◆ **REQUIRED ACTION**:
Please repeat the records from the line with "Este produto é feito especialmente para" up to and including the final line, substituting "Cumpără acum" for "Adaugă în coș" and changing nothing else. Leave the pictures out of the answer.
____
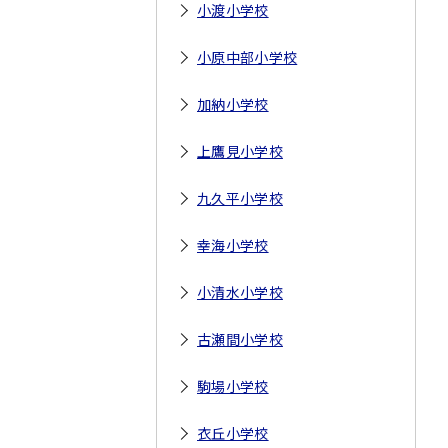
小渡小学校
小原中部小学校
加納小学校
上鷹見小学校
九久平小学校
幸海小学校
小清水小学校
古瀬間小学校
駒場小学校
衣丘小学校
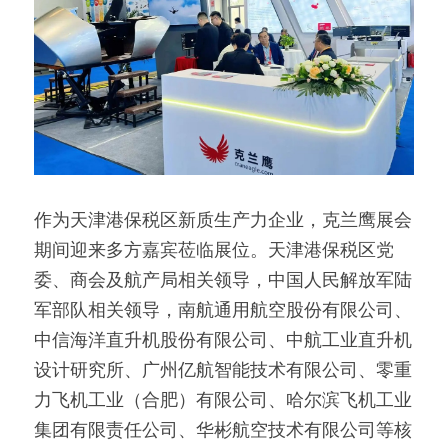
作为天津港保税区新质生产力企业，克兰鹰展会
期间迎来多方嘉宾莅临展位。天津港保税区党
委、商会及航产局相关领导，中国人民解放军陆
军部队相关领导，南航通用航空股份有限公司、
中信海洋直升机股份有限公司、中航工业直升机
设计研究所、广州亿航智能技术有限公司、零重
力飞机工业（合肥）有限公司、哈尔滨飞机工业
集团有限责任公司、华彬航空技术有限公司等核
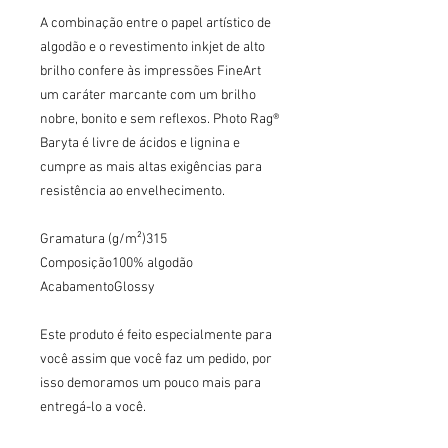
A combinação entre o papel artístico de 
algodão e o revestimento inkjet de alto 
brilho confere às impressões FineArt 
um caráter marcante com um brilho 
nobre, bonito e sem reflexos. Photo Rag® 
Baryta é livre de ácidos e lignina e 
cumpre as mais altas exigências para 
resistência ao envelhecimento.

Gramatura (g/m²)315

Composição100% algodão

AcabamentoGlossy

Este produto é feito especialmente para 
você assim que você faz um pedido, por 
isso demoramos um pouco mais para 
entregá-lo a você.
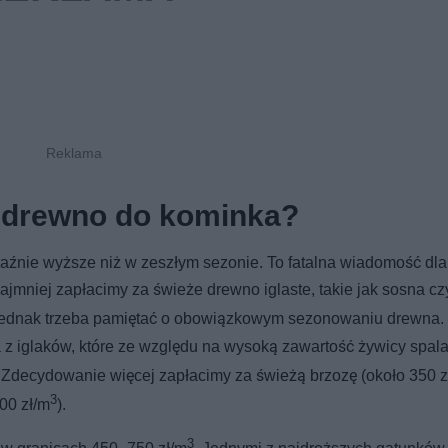
za drewno do kominka?
źnie wyższe niż w zeszłym sezonie. To fatalna wiadomość dla
. Najmniej zapłacimy za świeże drewno iglaste, takie jak sosna cz
 jednak trzeba pamiętać o obowiązkowym sezonowaniu drewna. 
z iglaków, które ze względu na wysoką zawartość żywicy spala
Zdecydowanie więcej zapłacimy za świeżą brzozę (około 350 z
3
00 zł/m
).
3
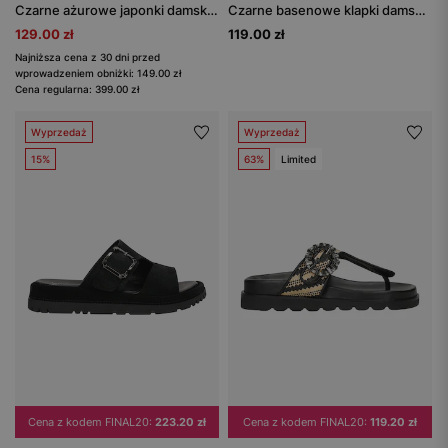
Czarne ażurowe japonki damskie ze złotą klamrą
Czarne basenowe klapki damskie RELAKS
129.00 zł
119.00 zł
Najniższa cena z 30 dni przed
wprowadzeniem obniżki: 149.00 zł
Cena regularna: 399.00 zł
Wyprzedaż
Wyprzedaż
15%
63%
Limited
Cena z kodem FINAL20:
223.20 zł
Cena z kodem FINAL20:
119.20 zł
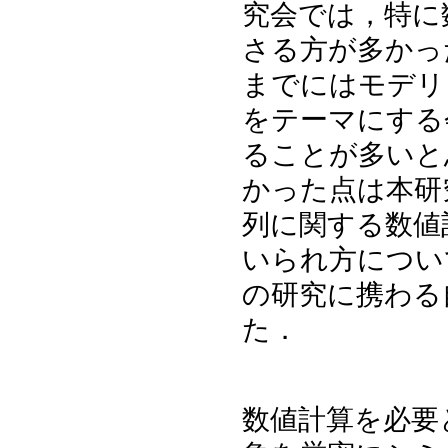
究会では，特に
さる方が多かっ
までにはモデリ
をテーマにする
ることが多いと
かった点は本研
列に関する数値
いられ方につい
の研究に携わる
た．
数値計算を必要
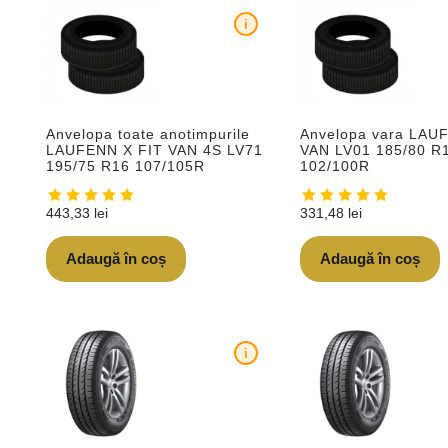
i
Anvelopa toate anotimpurile
Anvelopa vara LAU
LAUFENN X FIT VAN 4S LV71
VAN LV01 185/80 R
195/75 R16 107/105R
102/100R
443,33
lei
331,48
lei
Adaugă în coș
Adaugă în coș
i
____
◆ **SOLUTION**:
Este produto é feito especialmente para 
você assim que você faz um pedido, por 
isso demoramos um pouco mais para 
entregá-lo a você.
za drewno do kominka?
źnie wyższe niż w zeszłym sezonie. To fatalna wiadomość dla
. Najmniej zapłacimy za świeże drewno iglaste, takie jak sosna cz
 jednak trzeba pamiętać o obowiązkowym sezonowaniu drewna. 
z iglaków, które ze względu na wysoką zawartość żywicy spala
Zdecydowanie więcej zapłacimy za świeżą brzozę (około 350 z
3
00 zł/m
).
3
Czarne ażurowe japonki damskie ze złotą klamrą
Czarne basenowe klapki damskie RELAKS
129.00 zł
119.00 zł
Najniższa cena z 30 dni przed
wprowadzeniem obniżki: 149.00 zł
Cena regularna: 399.00 zł
Wyprzedaż
Wyprzedaż
15%
63%
Limited
Cena z kodem FINAL20:
223.20 zł
Cena z kodem FINAL20:
119.20 zł
究会では，特に
さる方が多かっ
までにはモデリ
をテーマにする
ることが多いと
かった点は本研
列に関する数値
いられ方につい
の研究に携わる
た．
数値計算を必要
i
Anvelopa toate anotimpurile
Anvelopa vara LAU
LAUFENN X FIT VAN 4S LV71
VAN LV01 185/80 R
195/75 R16 107/105R
102/100R
443,33
lei
331,48
lei
Cumpără acum
Cumpără acum
i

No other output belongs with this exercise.